Work item:
Give only the number of lines in the data that include the string "isLegacyVault".

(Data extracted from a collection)
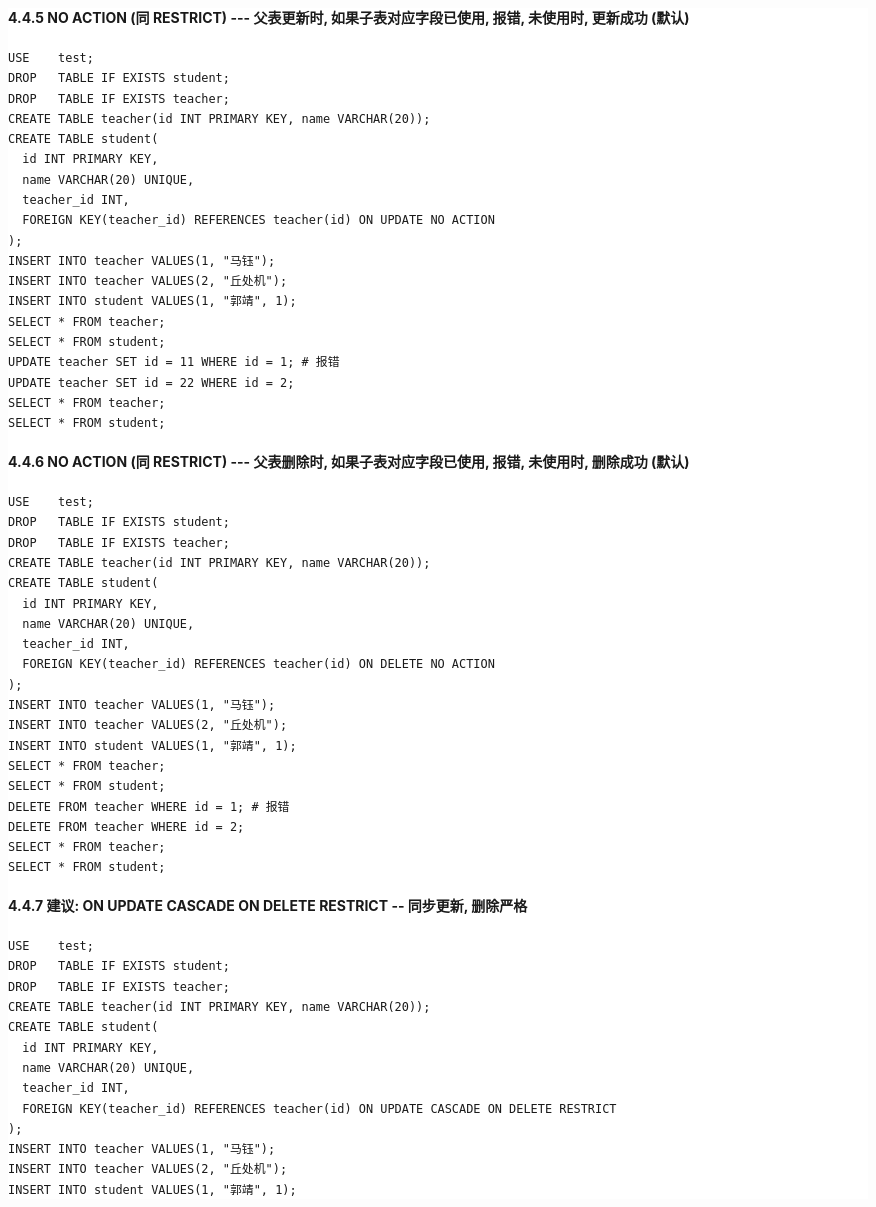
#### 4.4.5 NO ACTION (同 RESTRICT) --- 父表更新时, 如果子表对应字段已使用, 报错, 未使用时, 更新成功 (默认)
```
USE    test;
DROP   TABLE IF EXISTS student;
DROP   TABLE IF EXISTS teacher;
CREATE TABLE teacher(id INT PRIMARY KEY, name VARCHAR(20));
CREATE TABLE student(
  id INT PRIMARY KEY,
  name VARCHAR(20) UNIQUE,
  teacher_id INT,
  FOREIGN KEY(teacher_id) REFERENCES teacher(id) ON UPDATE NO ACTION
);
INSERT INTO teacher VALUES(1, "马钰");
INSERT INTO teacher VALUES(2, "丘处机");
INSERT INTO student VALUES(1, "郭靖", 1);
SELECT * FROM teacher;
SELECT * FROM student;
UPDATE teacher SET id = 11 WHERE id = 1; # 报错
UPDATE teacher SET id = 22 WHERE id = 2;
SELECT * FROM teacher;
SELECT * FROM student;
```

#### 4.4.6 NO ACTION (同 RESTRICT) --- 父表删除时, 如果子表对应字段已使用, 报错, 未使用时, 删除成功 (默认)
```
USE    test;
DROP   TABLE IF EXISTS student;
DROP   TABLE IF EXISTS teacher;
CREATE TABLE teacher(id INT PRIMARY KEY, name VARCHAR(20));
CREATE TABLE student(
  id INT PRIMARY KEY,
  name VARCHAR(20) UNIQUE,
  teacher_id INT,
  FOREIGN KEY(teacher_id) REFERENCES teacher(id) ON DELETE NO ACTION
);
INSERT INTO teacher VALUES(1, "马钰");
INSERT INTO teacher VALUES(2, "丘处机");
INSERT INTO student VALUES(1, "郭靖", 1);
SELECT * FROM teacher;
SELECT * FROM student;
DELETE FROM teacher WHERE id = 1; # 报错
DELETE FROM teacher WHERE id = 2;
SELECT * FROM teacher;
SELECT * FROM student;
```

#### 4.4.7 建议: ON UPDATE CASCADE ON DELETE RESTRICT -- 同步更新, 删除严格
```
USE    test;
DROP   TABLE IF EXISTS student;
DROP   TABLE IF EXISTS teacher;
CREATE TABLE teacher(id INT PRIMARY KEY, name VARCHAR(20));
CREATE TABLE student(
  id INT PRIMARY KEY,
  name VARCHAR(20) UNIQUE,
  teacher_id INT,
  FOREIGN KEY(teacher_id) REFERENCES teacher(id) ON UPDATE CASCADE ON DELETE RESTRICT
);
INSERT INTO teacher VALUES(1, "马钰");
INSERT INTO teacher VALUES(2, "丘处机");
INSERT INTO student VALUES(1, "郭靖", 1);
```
==
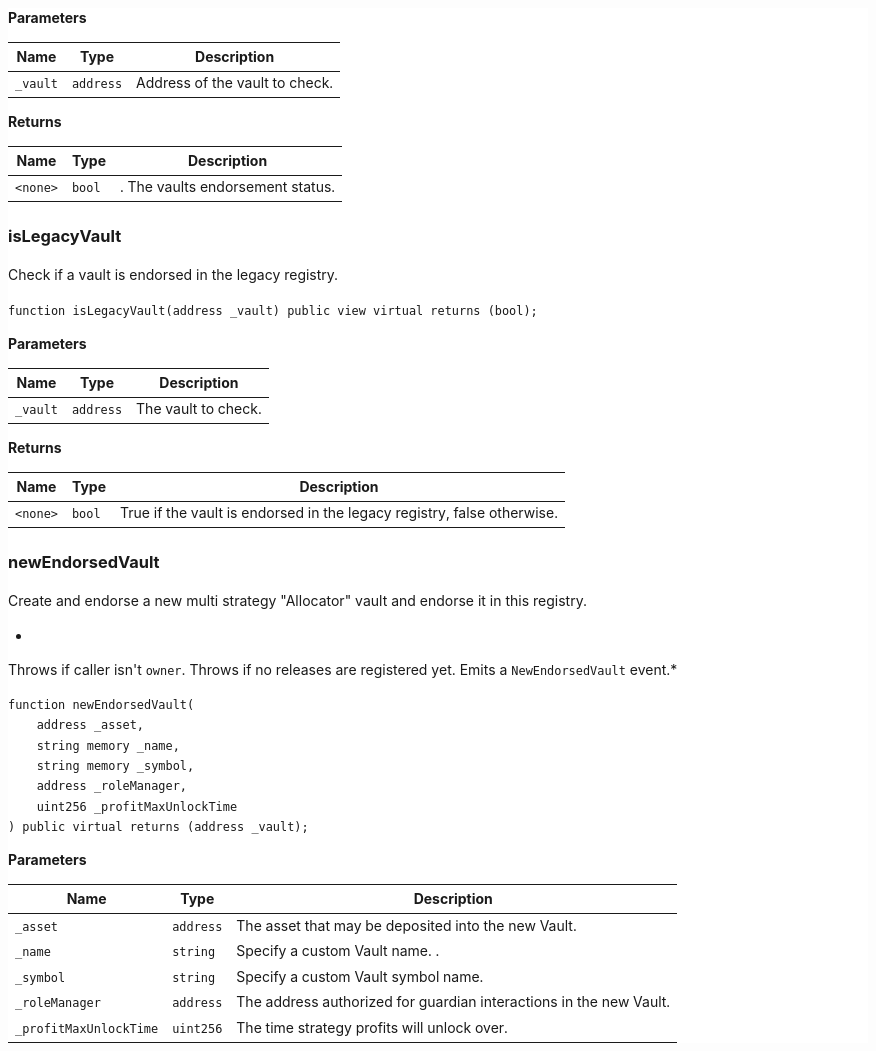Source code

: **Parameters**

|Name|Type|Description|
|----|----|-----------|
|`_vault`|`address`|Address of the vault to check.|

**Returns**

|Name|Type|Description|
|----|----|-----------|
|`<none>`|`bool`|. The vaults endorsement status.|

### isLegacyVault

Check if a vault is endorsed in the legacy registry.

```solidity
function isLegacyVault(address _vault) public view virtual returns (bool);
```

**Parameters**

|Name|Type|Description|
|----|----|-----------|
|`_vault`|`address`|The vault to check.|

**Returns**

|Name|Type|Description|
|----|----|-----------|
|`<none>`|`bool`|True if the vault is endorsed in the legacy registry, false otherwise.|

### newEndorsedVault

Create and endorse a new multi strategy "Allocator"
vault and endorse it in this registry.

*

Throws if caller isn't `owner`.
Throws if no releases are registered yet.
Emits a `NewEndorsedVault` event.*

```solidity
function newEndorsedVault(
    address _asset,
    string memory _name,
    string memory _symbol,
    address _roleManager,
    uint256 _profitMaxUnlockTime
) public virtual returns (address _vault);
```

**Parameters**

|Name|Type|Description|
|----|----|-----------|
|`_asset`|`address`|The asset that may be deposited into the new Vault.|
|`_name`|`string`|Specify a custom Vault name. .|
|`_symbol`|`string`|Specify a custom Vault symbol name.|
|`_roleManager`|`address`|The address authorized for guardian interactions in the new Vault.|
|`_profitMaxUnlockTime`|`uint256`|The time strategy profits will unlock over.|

Exercise response:
2